SO I'm re-lettering all the balloons in Charm School (well, with the pages I've discovered having *really* jagged digital lettering for some reason), editing my writing for more concise dialogue, and re-touching some bits of art ( a hand I'd always disliked, a bit of eye direction touch-up, some subtle balloon re-direction). I am *not* going to re-draw. I have to tell myself not to do that. The art has a true charm all its own, as drawn by the more younger Me, and that's something that can't be duplicated or preserved once I start re-drawing.

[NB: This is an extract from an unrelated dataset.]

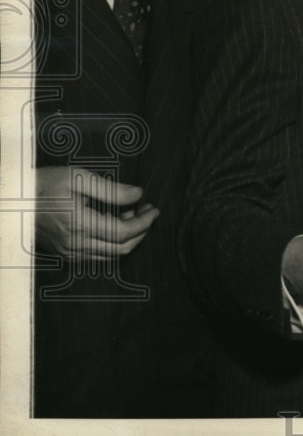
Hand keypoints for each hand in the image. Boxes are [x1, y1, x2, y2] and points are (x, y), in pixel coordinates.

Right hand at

But there is something I've realised as I do the labour I hadn't anticipated: I am a DIY, Indy creator Snob. And I'm not the only one (though that's not much of an excuse). There's a whole generation of comic book artists like me, who were independent, wrote everything, drew everything, coloured everything, lettered everything, maybe went so far as to publish and sell the darn things (I had a publisher for Charm School, but I still did most everything regarding the creation of the book except send final files to Quebecor, the printer in Canada). That also means the publicity hustle, which is the convention circuit, getting tables and booths to tout the books and meet one's growing (and often) loyal readers. When you make the leap to 'just Do It', there's no questioning that this is what you have to do if you want the Stories inside of you to come out and reach people.

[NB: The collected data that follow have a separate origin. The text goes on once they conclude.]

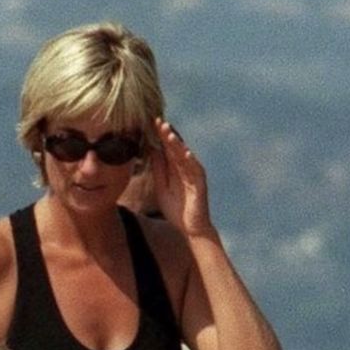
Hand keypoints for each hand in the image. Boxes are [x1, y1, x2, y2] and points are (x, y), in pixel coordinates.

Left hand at [150, 120, 213, 238]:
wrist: (189, 229)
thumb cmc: (176, 209)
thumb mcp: (161, 186)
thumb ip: (158, 169)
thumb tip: (150, 149)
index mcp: (175, 167)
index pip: (166, 147)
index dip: (158, 136)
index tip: (148, 123)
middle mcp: (185, 167)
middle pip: (175, 147)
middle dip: (166, 134)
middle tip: (157, 121)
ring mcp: (193, 174)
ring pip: (185, 156)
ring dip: (177, 144)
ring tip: (168, 133)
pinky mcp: (200, 184)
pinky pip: (196, 170)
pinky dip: (191, 161)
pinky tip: (185, 153)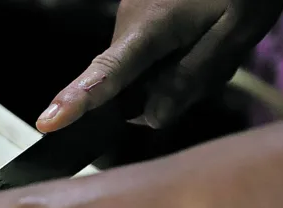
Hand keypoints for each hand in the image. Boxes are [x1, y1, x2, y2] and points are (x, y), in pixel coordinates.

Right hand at [36, 0, 282, 130]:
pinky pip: (149, 51)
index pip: (107, 73)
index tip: (47, 122)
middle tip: (214, 68)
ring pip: (142, 69)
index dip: (77, 101)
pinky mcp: (139, 11)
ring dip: (174, 72)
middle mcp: (128, 21)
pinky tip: (204, 35)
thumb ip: (192, 78)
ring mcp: (131, 14)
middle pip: (131, 84)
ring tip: (213, 46)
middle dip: (166, 90)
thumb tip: (151, 117)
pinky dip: (174, 56)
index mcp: (150, 27)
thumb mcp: (234, 32)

Whether one actually makes a living doing this is another sober issue. Frankly, the public attitude towards this much hard work is to devalue it. Yet the new indy writer of today will still leap out of the comfort zone to shoot videos, to learn video editing software, how to obtain music for tracks, hire cover models, create book covers, hire editors, learn how to create e-books, launch Kickstarters, spend lots of money, effort, tears, and labour that may go no where, just because she really believes in her book(s). I may be olde school DIY and nearly comfortable with all that needs doing in this creator-business (though marketing is another issue entirely), but I totally salute all these indy book writers who take the Leap of Faith. You don't know what the heck you are doing or whether it will work, but you are trying. Learning to fly is worth it.